Most of you know that right now our family has been called to care for 2 young children. Guys, this is not anything we are ‘tooting our own horn’ about. It is so overwhelming most days. God has been working in my heart as we find our way every moment in this journey. Reckless Love by Cory Asbury has been an anthem for us in these months.
Most people know this song. They sing it, love it. Some people question it and think it’s overplayed. Whatever your opinion, think about this perspective: think of singing this song in relation to the people God has called you to love.
We are to be an extension of God’s hands and feet to every person we encounter. We are vessels of His love. So, if His love is reckless, shouldn’t we be as well? The bridge of this song is so incredibly powerful in this regard. This is where it gets to me. Read it:
“There’s no shadow You won’t light up, mountain You won’t climb up coming after me.
There’s no wall You won’t kick down, lie You won’t tear down coming after me.”
Would I be this extreme to love someone with the Everlasting Love?

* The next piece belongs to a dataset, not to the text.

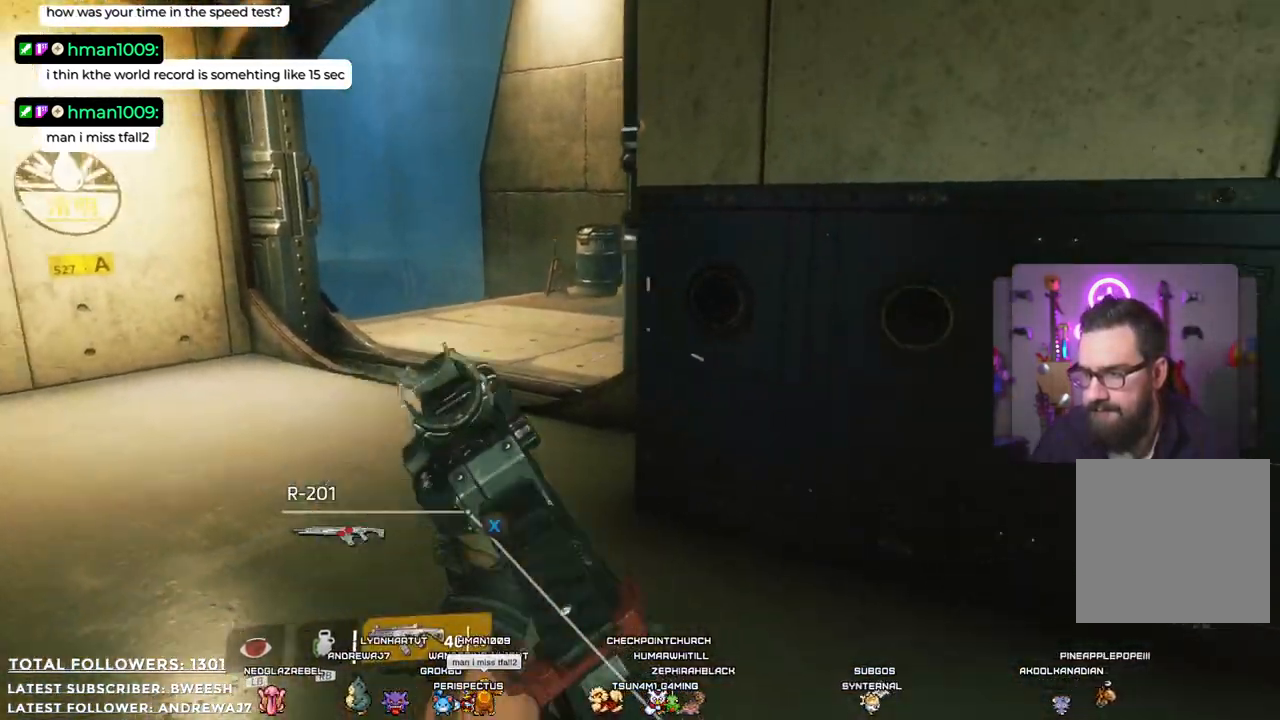
{"buttons": ["L2"], "left_stick": "down", "right_stick": "up-left", "events": [[67, "right_stick", "up-left"], [200, "right_stick", "center"], [484, "right_stick", "up-left"]]}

If God would kick down walls and give His all for someone, shouldn’t I too? This is completely opposite of our culture! We are fed these expectations of protecting ourselves and setting up expectations we call “boundaries”. As I have been singing this song over and over, I put names in it to help me see what God is really saying.
“Would I kick down walls and tear down lies and leave all others behind to find
Devin? [yes]
Or for Trevor? [yes]
Or Jonathon? [yes]
Or a foster kid? [yes]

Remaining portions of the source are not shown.